We found the way back to the start without much difficulty and by 4.30pm were on our way! The bright sunshine had been replaced by a thin layer of cloud which was probably a mercy. The run starts with a near constant 2 miles uphill.
We were determined to do the full route this time - which we had measured as about 20 miles on Anquet maps. The running was a lot easier without huge snowdrifts and we didn't have to worry much about impending darkness so we were easier in our minds than last time. The path starts off very broken up and drossy but after you come over the top its generally easier. One noticeable thing was the burgeoning wildlife. The skies were filled with peeping marsh birds (peewits?) and the odd silent buzzard. There were lots of tiny rabbits. Quite a few hares. Sheep and lambs. Flies! (but not too many mostly)...some dancing ferrety things that were too far in the distance to properly identify...
We ran one way all the way through the hills to Carfraemill and there hung a left along a main road for a while. There wasn't much in the way of pavement and the multitude of picked bones and little furry bodies were a warning to get away from this stretch of road as soon as possible.
Not far along we turned back up into the hills and the unknown. This part seemed wilder and the path became very stony and rutted and at three points there were streams crossing the road big enough to merit some exploration to find a way of getting over them with dry feet (we still had a good way to go). There was a thought provoking amount of death heaped along these roads as well and we both independently christened this stretch the valley of death. We saw quite a few myxomatosis rabbits and others dead for no apparent reason. Also squashed and dried frogs (like dried bananas) in the road - and one very swollen Mr Rat with most of his fur off. There were also scattered bits of birds. It was all a little ominous and the marshy ground increased the number of insects. One diversion off the road to avoid a stream led to some minor rock-climbing and then wading through reeds and thistles and nettles leading to a good number of scratches and bites. We also came across frequent traps that looked like they were set up for...who knows what? Something ferrety...

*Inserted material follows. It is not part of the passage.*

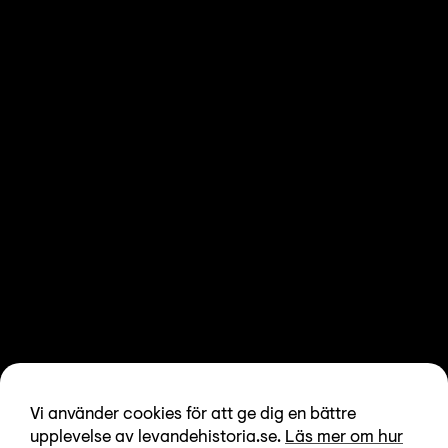
Vi använder cookies för att ge dig en bättre
upplevelse av levandehistoria.se.
Läs mer om hur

It was a relief to climb to the higher ground again. We were a bit perturbed to have our road suddenly run out instead of continuing as the map seemed to indicate but we could see the road that ran alongside the electricity pylons just a field away so we had no difficulty joining up with this road. By now it was getting quite late and the peeping birds had mostly gone to bed. There were still hares and sheep around and oddly a whole flock of gulls. I was getting mighty sick of hills by this time and was trying not to whine as we'd only covered 16 miles and I wasn't relishing the thought of the next 4. As it turned out there were actually another 5 to go. I'm glad I didn't know that.....We'd both brought plenty fluids but were thirsty none-the-less as we'd been sweating constantly in the sultry heat. At last we hooked up with the original road and there were just a couple of ups before the 2 mile downhill and views of sunsets across the Forth back down to the car. We managed to pick up some beers in Haddington before everything closed and were home in time for a very late dinner - 11pm, and back to bed.
21 miles in 4 and a bit hours and the God of exercise has forgiven us for missing Dollar Hill Race.